Jeune homme, mon romantisme adolescent était incapable de concevoir le sexe sans amour. L'inverse semblait hélas envisageable à la lueur de mes premiers échecs, même si j'appris très vite qu'il n'y a de véritable amour que dans l'échange. Seuls les croyants, amants éternellement éconduits, peuvent imaginer qu'il en soit autrement ! Si l'amour n'existe qu'en duel, tout pubère sait que le sexe n'a besoin de personne. Je ne suis pas certain d'avoir tant mûri pour revenir sur ces préceptes mathématiques. Le fantasme laisse la porte ouverte, mais la réalité ne m'a jamais offert d'autre liberté que dans la fusion des sentiments et des corps. Ma génération s'étant particulièrement interrogée sur sa sexualité jusqu'à l'expérimentation méthodique, parallèlement au dérèglement de tous les sens, dans une optique paradisiaque pour les plus fragiles ou pédagogique pour les plus aventuriers, la question de l'amitié est celle qui résista le mieux à la rentrée dans le rang social.
S'il existait une hiérarchie entre amour et amitié, je dirais que, contrairement à la convention, le premier est perpétuel et la seconde est passagère. L'amour ne peut être que conflictuel dès lors qu'il est caractérisé par la franchise, même en y mettant des gants. Comment traire une puce avec des gants de boxe ? S'épanouissant dans la confiance, il délie les langues et ne saurait s'encombrer des tricheries que l'on s'autorise avec soi-même, en faux ami. Même si les chemins bifurquent, l'amour ne saurait être révisé car il aura marqué un temps, une époque vécue, tel que toute tentative négationniste reviendra à se nier soi-même puisque l'autre aura toujours été choisi. Il ne peut y avoir de victime dans les jeux de l'amour qui ne sont jamais de hasard. Je fredonne la chanson qu'Elsa entonnait sur la scène du Glaz'Art à la soirée de lancement de Machiavel il y a déjà douze ans : "I shall always love the ones I've ever loved before".

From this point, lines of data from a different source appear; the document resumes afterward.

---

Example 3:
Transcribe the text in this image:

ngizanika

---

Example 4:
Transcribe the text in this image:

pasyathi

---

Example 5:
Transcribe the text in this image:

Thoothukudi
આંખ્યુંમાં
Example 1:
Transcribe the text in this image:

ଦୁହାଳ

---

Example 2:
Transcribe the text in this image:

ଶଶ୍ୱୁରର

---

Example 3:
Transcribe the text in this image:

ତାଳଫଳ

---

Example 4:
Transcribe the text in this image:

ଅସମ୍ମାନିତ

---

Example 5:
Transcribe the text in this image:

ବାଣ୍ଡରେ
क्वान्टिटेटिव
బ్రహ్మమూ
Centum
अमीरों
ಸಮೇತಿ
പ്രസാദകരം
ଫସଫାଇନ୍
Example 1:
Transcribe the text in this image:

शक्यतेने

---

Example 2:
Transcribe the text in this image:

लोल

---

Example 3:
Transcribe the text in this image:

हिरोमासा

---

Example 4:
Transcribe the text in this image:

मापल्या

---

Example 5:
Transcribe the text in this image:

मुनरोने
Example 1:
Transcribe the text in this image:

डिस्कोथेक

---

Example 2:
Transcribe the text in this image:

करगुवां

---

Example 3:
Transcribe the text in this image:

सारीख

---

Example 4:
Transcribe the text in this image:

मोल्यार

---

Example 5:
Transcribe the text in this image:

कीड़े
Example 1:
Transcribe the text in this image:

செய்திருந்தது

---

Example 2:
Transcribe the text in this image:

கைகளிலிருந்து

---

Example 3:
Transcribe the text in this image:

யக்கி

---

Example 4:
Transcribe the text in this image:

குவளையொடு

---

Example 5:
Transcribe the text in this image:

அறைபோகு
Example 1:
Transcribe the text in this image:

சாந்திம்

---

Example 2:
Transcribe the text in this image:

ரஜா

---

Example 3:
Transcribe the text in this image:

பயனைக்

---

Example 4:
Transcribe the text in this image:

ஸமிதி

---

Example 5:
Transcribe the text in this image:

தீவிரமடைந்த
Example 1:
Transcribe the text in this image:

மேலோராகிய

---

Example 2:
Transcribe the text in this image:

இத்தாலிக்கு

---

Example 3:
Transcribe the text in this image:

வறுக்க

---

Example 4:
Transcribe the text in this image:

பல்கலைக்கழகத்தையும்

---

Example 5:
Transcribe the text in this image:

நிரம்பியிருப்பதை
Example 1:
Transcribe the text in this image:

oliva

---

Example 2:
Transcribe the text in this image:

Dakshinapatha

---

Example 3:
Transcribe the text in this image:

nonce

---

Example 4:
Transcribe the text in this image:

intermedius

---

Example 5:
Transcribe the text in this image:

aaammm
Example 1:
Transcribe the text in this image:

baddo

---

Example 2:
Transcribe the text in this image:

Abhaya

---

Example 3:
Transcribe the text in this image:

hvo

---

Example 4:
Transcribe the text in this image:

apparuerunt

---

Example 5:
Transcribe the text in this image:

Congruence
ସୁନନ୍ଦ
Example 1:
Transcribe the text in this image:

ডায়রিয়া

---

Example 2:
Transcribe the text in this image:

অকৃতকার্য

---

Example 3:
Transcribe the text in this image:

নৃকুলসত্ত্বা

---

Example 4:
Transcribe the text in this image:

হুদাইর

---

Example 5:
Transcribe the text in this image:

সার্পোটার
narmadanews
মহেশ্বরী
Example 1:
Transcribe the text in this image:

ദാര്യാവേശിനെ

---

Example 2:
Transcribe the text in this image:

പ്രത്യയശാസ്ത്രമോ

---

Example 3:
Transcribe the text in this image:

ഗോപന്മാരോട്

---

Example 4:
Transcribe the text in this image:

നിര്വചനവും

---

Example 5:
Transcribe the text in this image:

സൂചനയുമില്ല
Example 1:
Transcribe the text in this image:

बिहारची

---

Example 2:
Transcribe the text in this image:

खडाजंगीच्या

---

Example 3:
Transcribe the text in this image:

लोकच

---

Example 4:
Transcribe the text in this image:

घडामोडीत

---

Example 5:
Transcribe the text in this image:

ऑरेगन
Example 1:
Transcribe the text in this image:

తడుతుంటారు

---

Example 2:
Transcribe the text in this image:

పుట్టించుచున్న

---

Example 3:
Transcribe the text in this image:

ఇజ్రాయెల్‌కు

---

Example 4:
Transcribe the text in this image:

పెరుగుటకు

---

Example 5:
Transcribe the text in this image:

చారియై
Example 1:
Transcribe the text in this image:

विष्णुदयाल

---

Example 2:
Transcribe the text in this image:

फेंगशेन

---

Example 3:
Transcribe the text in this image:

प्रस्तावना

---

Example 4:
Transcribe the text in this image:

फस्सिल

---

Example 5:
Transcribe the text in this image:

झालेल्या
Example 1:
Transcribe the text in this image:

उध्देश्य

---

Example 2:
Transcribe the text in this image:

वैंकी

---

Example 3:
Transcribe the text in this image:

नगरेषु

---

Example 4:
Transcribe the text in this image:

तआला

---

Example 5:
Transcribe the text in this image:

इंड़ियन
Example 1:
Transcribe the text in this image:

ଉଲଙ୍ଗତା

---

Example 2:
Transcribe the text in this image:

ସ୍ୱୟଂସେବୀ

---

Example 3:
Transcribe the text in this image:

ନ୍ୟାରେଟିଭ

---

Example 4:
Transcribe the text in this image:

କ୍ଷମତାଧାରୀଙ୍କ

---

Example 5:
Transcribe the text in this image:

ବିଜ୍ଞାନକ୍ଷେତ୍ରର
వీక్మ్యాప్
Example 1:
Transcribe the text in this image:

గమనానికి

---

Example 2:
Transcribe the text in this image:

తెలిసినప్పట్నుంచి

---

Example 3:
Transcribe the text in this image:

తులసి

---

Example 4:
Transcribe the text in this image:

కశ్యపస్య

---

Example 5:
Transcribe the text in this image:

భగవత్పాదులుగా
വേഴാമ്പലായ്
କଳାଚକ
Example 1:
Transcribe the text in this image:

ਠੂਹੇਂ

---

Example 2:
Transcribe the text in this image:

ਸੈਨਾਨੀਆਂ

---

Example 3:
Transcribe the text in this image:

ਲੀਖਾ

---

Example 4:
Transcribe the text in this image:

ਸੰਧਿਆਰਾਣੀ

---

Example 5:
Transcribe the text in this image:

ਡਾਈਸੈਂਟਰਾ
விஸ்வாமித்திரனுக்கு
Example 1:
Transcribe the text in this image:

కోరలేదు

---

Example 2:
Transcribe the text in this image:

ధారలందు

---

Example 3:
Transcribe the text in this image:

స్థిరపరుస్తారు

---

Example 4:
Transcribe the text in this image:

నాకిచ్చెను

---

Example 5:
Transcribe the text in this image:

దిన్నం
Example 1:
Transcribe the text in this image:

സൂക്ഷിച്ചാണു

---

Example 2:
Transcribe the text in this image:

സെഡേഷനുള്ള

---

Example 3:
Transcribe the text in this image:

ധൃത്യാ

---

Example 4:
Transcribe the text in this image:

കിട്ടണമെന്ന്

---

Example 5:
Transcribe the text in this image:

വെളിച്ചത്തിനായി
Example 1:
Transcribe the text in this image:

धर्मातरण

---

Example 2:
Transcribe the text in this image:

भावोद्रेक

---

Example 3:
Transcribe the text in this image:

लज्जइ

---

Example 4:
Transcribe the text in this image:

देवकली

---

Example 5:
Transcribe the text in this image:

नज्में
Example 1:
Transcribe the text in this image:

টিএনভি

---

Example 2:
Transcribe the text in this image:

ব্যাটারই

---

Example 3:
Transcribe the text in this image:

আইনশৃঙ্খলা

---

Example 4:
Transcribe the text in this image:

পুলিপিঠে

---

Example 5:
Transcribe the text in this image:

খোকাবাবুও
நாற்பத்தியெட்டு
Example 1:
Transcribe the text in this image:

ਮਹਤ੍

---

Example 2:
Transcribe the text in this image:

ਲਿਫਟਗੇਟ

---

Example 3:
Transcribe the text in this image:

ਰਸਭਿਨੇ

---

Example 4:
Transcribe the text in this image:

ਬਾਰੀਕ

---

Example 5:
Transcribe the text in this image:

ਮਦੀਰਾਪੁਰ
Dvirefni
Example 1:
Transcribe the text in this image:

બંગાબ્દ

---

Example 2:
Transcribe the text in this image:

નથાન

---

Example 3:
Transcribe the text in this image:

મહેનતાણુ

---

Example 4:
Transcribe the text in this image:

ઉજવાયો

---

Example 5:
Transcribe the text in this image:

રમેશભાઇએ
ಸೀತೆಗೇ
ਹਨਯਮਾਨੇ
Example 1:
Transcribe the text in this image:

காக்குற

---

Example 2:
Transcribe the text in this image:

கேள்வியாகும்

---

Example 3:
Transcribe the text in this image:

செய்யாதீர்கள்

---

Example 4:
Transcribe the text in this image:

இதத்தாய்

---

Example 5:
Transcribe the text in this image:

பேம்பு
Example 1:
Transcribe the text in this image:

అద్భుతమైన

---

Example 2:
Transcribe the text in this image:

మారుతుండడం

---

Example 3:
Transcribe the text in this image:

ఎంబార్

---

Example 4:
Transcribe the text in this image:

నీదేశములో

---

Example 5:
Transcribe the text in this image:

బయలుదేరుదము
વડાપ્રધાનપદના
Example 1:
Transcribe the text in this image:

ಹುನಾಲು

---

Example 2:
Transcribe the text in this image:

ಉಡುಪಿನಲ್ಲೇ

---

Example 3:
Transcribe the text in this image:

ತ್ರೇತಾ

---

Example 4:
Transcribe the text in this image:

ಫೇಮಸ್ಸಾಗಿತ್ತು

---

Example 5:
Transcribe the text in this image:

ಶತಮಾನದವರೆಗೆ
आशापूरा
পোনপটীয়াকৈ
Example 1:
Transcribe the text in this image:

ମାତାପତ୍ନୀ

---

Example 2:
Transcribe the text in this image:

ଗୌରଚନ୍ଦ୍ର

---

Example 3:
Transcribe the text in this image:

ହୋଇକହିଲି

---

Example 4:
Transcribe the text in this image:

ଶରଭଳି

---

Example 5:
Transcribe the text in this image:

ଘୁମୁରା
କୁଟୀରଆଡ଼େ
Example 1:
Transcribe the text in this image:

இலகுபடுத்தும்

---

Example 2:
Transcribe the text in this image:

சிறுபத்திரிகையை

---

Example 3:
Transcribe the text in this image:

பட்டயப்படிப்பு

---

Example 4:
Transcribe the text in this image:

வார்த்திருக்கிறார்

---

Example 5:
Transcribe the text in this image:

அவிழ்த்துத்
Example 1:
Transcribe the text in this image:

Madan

L'amitié, par contre, joue des points de concordance et ne s'embarrasse pas des dissensions. Ce n'est qu'un bout de chemin emprunté ensemble. On n'a pas tant de vrais amis. La vie nous éloigne souvent sans toujours nous rapprocher. Loin des yeux loin du cœur. J'ai noté que chaque année je perdais un ami pour en rencontrer un nouveau. Leur nombre est stable. L'amitié ne semble pas exiger l'exclusivité de l'amour, mais c'est un leurre. Les jalousies et les rancœurs s'y expriment encore plus facilement, car les enjeux semblent moindres. Les trahisons n'entraînent pas d'aussi lourdes catastrophes. Les quiproquos sont légion là où l'amour ne génère que des frictions de temps puisqu'il n'exige pas que la proximité demeure. Amours ou ami(e)s obéissent pourtant aux mêmes règles, ils s'entretiennent, du moins pour soi, dans le cœur, ne pouvant se passer des démonstrations qui rassurent, des preuves volontaires, des attentions délicates au risque de sombrer dans le sommeil et l'oubli. La mort nous guette au coin du bois. Si ma comparaison vous gêne, comprenez que c'est d'amour que j'aime mes amis. Irraisonné. Les autres ne sont que des relations de passage, libres à elles de changer de statut, ou que de me voir nu elles se changent en statues de sel. Mes amis sont de chair. Les autres sont vêtus des habits du devoir. En d'autres termes, l'amitié n'existe pas, il n'y a que de l'amour ou bien des conventions. Et pour revenir à mes premières lignes, le sexe n'a pas grand chose à y voir, il complique l'histoire à loisir et c'est tant mieux, pacte terrible avec son inconscient quand les mots manquent pour exprimer l'obscur désir qu'on feint d'assimiler à la lumière.